** Text provided **
________________
# Nikon d300s or d7000?



## Lunchbox (Dec 7, 2010)

I am looking to sell my gripped d200 soon and really wanted a d700 but i have so many dx lenses that i love i figured i would just stay with the crop sensors.

I am just looking for advice on which you would recommend D300, D300s, d7000

I have some experience with the d300 but not much, none with 300s and 7000, i really like the dual card slots on the 7000 and 300s

I do mostly automotive style shooting, racing etc...


----------



## edouble (Dec 7, 2010)

I personally recommend you buy the best (normally most expensive) body you can afford.


----------



## Lunchbox (Dec 7, 2010)

I have been hearing all the hype about the d7000 just wondering if there is any truth to it

the main thing i want is better battery life and better ISO performance


----------



## edouble (Dec 7, 2010)

Technically the D7000 is a better camera IMO than the D300S. 

D7000: ISO 6400(not Hi) not +16MP and dual SD slots 
D300S: ISO 3200(not Hi), 13MP and 1 compact slot and one SD slot

There various other differences not mentioned. Seems like the D7000 is the winner to me.


----------



## ghache (Dec 7, 2010)

I had the chance to play with both the d300s and the d7000. After testing the d7000 a bit more, I ordered the d7000 in a heartbeat.


----------



## Light Artisan (Dec 7, 2010)

I have both the D300s and D7000, there are things the D300s has that the D7000 does not - such as a larger buffer and 9 shot bracketing.

That said, I'm reluctantly selling my D300s now to get new glass. The D7000 performs as well as the D300s for my needs, but it will take some time to re-adust to the body - I simply love the layout on the D300s.


----------



## Lunchbox (Dec 7, 2010)

I am going to the store to mess with the d7000 some and see how i like it, but i thinking it will feel more like a d90 in my hands than my d200


----------



## ghache (Dec 7, 2010)

Lunchbox said:


> I am going to the store to mess with the d7000 some and see how i like it, but i thinking it will feel more like a d90 in my hands than my d200


 

It deffinetly feels like the d90 your hands however,  it feels a lot more heavy duty than the d90. buttons layout are pretty much the same and i really like the addition of the cross control on the mb-d11 grip versus the plain mb-d80.


----------



## Light Artisan (Dec 7, 2010)

Lunchbox said:


> I am going to the store to mess with the d7000 some and see how i like it, but i thinking it will feel more like a d90 in my hands than my d200


 

You're right, it does... and that's the hardest thing for me to overcome right now. Every time I pick up my D300s it feels so good in my hands, I don't get that feeling with the D7000. Still feels great and all, but there's something about the D200/D300 etc body that just feels right.


----------



## orb9220 (Dec 7, 2010)

Yep just upped to a used D90 from D200. And yep I still think about the feel and sounds the D200 gave. And still missed it even tho I have the better high iso performer of the D90.
.


----------



## Flash Harry (Dec 9, 2010)

Give the consumer models a miss, the ergonomics and quality builds of nikons d 300-700 and up should be a no-brainer. H


----------



## Lunchbox (Dec 9, 2010)
________________
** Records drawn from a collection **

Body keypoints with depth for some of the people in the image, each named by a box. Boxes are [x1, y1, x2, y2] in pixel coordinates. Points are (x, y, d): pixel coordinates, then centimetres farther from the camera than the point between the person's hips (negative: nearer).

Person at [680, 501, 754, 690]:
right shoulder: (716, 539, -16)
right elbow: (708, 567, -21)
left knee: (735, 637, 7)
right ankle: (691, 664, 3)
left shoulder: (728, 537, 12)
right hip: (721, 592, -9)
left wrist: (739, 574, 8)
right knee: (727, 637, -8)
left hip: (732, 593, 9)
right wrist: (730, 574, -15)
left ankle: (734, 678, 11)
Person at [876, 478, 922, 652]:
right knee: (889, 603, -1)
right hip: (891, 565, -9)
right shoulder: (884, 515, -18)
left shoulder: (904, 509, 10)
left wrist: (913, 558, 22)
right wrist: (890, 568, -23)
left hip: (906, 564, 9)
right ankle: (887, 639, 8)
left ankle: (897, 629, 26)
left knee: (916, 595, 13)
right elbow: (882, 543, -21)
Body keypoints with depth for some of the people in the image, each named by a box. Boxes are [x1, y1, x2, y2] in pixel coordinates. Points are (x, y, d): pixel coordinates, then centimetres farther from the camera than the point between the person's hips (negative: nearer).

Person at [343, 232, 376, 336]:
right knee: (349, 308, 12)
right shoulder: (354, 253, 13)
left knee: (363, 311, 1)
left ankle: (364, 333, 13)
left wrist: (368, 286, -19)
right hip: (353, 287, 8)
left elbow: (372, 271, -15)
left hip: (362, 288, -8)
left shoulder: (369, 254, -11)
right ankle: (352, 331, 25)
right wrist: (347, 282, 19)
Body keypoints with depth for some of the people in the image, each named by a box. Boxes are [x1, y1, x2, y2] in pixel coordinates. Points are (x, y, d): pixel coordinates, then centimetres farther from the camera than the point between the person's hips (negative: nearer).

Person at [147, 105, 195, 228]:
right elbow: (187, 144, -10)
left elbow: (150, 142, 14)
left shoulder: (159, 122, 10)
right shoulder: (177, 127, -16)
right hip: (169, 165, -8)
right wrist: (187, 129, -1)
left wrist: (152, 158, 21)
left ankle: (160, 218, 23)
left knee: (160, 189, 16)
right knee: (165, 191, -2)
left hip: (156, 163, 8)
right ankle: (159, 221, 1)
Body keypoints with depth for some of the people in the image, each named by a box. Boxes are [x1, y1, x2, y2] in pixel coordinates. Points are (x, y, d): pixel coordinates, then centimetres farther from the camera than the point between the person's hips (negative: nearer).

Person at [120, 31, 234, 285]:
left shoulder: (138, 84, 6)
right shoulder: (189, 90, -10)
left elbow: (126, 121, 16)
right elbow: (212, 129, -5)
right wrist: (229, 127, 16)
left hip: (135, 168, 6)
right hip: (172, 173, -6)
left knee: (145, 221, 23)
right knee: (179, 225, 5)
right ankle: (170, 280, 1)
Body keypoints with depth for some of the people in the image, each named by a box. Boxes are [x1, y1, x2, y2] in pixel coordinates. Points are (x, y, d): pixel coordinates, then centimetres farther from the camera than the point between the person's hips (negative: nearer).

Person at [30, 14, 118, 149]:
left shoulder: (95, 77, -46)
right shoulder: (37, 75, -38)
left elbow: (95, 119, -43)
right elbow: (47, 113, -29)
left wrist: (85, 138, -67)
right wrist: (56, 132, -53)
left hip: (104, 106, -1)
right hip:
________________
** What is required **
Please reproduce the part of the Nikon thread between "Technically the D7000" and "winner to me.", inclusive. These records were taken from a separate source, not from the Nikon thread.

** Result for this exercise **
Technically the D7000 is a better camera IMO than the D300S. 

D7000: ISO 6400(not Hi) not +16MP and dual SD slots 
D300S: ISO 3200(not Hi), 13MP and 1 compact slot and one SD slot

There various other differences not mentioned. Seems like the D7000 is the winner to me.